━━━━━ Data extract

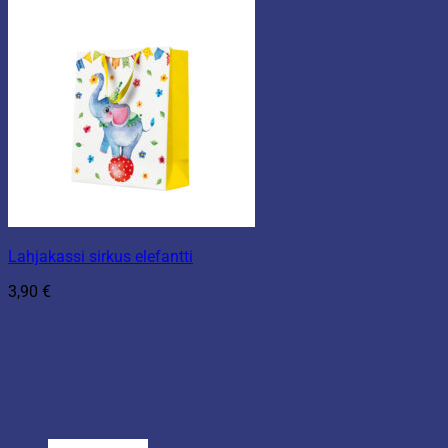
Lahjakassi sirkus elefantti
3,90
€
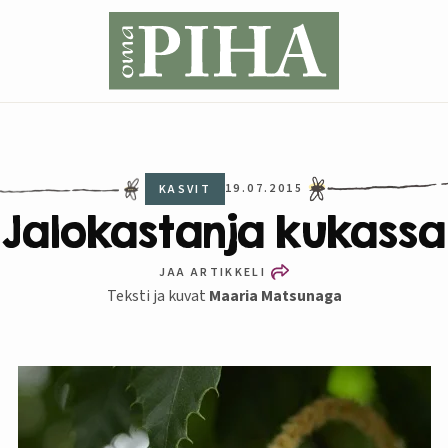
19.07.2015
KASVIT
Jalokastanja kukassa
JAA ARTIKKELI
Teksti ja kuvat
Maaria Matsunaga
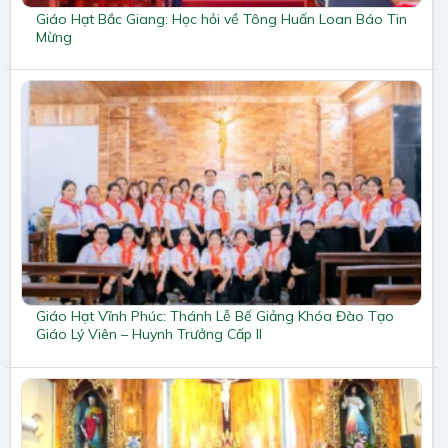
Giáo Hạt Bắc Giang: Học hỏi về Tông Huấn Loan Báo Tin
Mừng
Giáo Hạt Vĩnh Phúc: Thánh Lễ Bế Giảng Khóa Đào Tạo
Giáo Lý Viên – Huynh Trưởng Cấp II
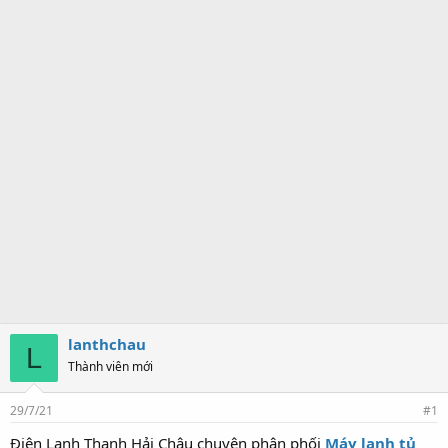
lanthchau
L
Thành viên mới
29/7/21
#1
Điện Lạnh Thanh Hải Châu chuyên phân phối
Máy lạnh tủ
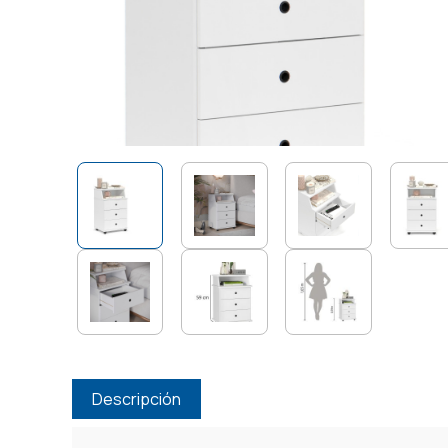
Descripción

━━━━━━━━━━

Give back every record exactly. Omit the pictures.

Lahjakassi sirkus elefantti
3,90
€
19.07.2015
KASVIT
Jalokastanja kukassa
JAA ARTIKKELI
Teksti ja kuvat
Maaria Matsunaga
Giáo Hạt Bắc Giang: Học hỏi về Tông Huấn Loan Báo Tin
Mừng
Giáo Hạt Vĩnh Phúc: Thánh Lễ Bế Giảng Khóa Đào Tạo
Giáo Lý Viên – Huynh Trưởng Cấp II
lanthchau
L
Thành viên mới
29/7/21
#1
Điện Lạnh Thanh Hải Châu chuyên phân phối
Máy lạnh tủ
Descripción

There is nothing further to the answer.